Thanks for the encouraging words! Thought I'd talk a little bit more about how I got to this point. First thing I did was try to layout all the geography-the water features and the mountains, since they'd be the immovable elements that the city would have to develop around. It took a little while to try to sort out how to fit in a harbor, inlet, sea, and strait but I'm happy with this configuration. Who the hell knows what a mini ocean is, all I had to go off of was that it once "flooded half the town" so I figure it should be pretty centrally located..and to make more deserving of being called an ocean, it's got a sandy beach. Eventually I'm going to create a topographic layer so the mountains and cliffs will be seen in relief.
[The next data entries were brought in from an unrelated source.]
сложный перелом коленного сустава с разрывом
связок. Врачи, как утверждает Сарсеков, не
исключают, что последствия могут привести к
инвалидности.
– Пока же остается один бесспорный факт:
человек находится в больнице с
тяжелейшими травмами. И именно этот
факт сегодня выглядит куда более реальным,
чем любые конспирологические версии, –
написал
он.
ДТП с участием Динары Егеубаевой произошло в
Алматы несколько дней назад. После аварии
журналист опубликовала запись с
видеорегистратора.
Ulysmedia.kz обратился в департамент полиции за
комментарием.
Then came roughly figuring out where the major routes and neighborhoods would be. It's kind of amazing that with maybe ~500 Newbridge related calls, the roads on the map now are almost all that are specifically named on the show. And all the call outs on the map now are all of the places that are mentioned with any kind of context on where they are located. So like I said, there's a lot of room for making stuff up. Once I got the main arterial road network drawn out, time to start putting all the stuff in between the roads...homes and shorter streets and businesses and other points of interest. Before I got very for a long, like with the geographic features, I thought it best to draw out the larger places-the colleges, the commons, airport, zoo..now I'm moving on to the schools and sports venues. That seemed the smartest way to go, start with the biggest things that are hard to plop down just anywhere and then work your way towards the smaller buildings that are easy to find a place for.
A couple of "head canon" type things that helped dictate some of my choices. I thought the early settlement would have a strong Quaker influence, Quakers are mentioned more than a few times on the show and the time period works nicely with maybe a group of Quakers setting out to start their own town. So the Quaker Museum is a central piece in the botanical gardens and prominently positioned in relation to the mayor's house and along the long line of sight going down Gorntner Street, the way cities like Paris or Washington DC would design streets that guide your eye and travel towards monuments or important sites. In the gardens, the 8-pointed star made by the walking paths is a Quaker symbol, again inspired by the Freemason symbology in Washington DC. Speaking of Gorntner Street, that name is mentioned a couple times and I like to think it might be the name of one of the early settlers, so there's Mount Gorntner, Gorntner Creek, Gorntner Circle and Street. Monster Island where the penitentiary is was created as an homage to a Simpsons joke where people are punished by being sent to Monster Island but someone reassures those sentenced that, "It's just a name". Upon arriving and being chased by monsters they learn that "it's just a name" because it's actually a peninsula. So there was that, and a peninsula made more sense for easy access and to explain how so many prisoners were able to escape.